Prior analysis, samples were desalted using ZEBA spin columns, diluted to 2 mg/ml, injection 0.5 uL (=1 ug). Samples were run/injected with an Agilent 1290 Infinity LC equipped with on an Acquity 300 Å C18 2.1×50 mm over a gradient of 20-40% B (=70% IPA/20% ACN/10% H2O/0.1% FA) vs A (0.1% FA in H2O) at 70° C. in 10 minutes. The detector was an Agilent 6560 Ion Mobility Q-TOF LC/MS, where for this purpose only the Q-TOF functionality was used. Post run analysis and deconvolution was performed using Agilent's Bioconfirm software.
Trimming of IgG glycan was undergone using Endo S cloned from Streptococcus pyogenes and overexpressed as a fusion to the chitin binding domain in E. coli. (New England BioLabs). To the IgG antibody (10 mg/mL) in 30 mM histidine, 200 mM sorbitol and 0.02% tween-20, Endo S (0.13 mL, 100 kU/mL) in 10 mM Tris, 25 mM NaCl, 2.5 mM EDTA, 2.5 mM CaCl2), 25 mM sodium acetate was added. The resulting solution was incubated for approximately 48 hours at 37° C. followed by Protein A Sepharose Column (GE Healthcare) purification, buffer exchanging and concentrated into 1.2 mL of 50 mM MOPS containing 20 mM MnCl2.

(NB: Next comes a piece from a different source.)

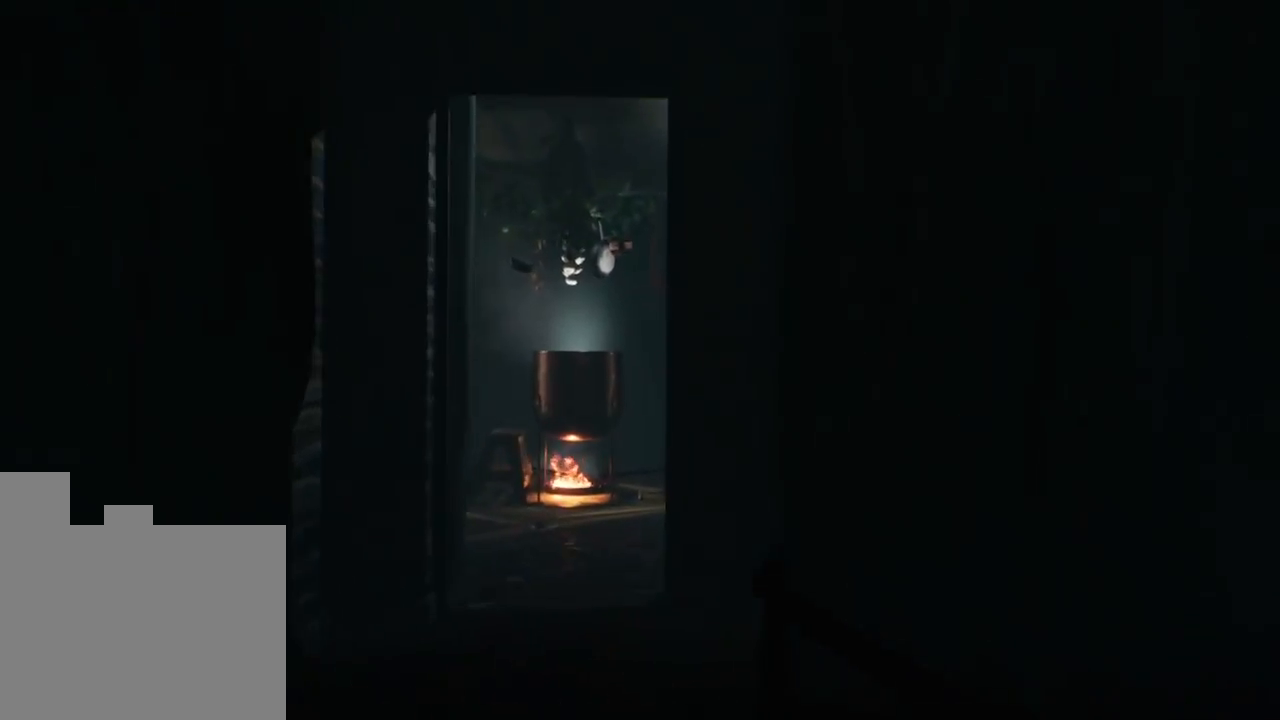
{"keys": ["w"], "events": []}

Galactosylation of IgG bearing truncated N-glycan was achieved by addition of β-1,4-galactosyl transferase (200 μg/mL) to the Endo S treatment resulting material in 50 mM MOPS, 20 mM MnCl2, 10 mM UDP-galactose, pH 7.2, 80 μg/mL BSA, 85 U/mL calf intestine alkaline phosphatase and incubation at 37° C. for 70 h. To ensure complete galactosylation, an additional aliquot of UDP-galactose and galactosyl transferase were added to the reaction and incubated at 37° C. for an additional 24 h. The galactosylated IgG was purified using a Protein A Sepharose Column and the solution was exchanged in 50 mM cacodylate, pH 7.6 using an Amicon 10 kDa cutoff spin concentrator (Millipore).
The sialylation of galactosylated IgG was performed in 50 mM cacodylate, 14 mg/mL of IgG, 8 mM CMP-Neu5N3, 90 μg/ml BSA, 90 U/mL calf intestine alkaline phosphatase and 0.4 mg/mL GFP-ST6Gal I at pH 7.6 and incubated at 37° C. for 4 days followed by Protein A Sepharose Column purification and buffer exchanging to 50 mM cacodylate. The extent of sialylation was monitored by LC-MS as described previously using a Shimadzu LCMS-IT-TOF Mass Spectrometer. Following every 48 hours incubation, the sample was buffer exchanged with 50 mM cacodylate, pH7.6 using an Amicon 10 kDa cutoff spin concentrator to remove CMP, an inhibitor of ST6Gal I and an additional aliquot of CMP-Neu5N3 and α2-6 sialyltransferase were added back to this washed preparation.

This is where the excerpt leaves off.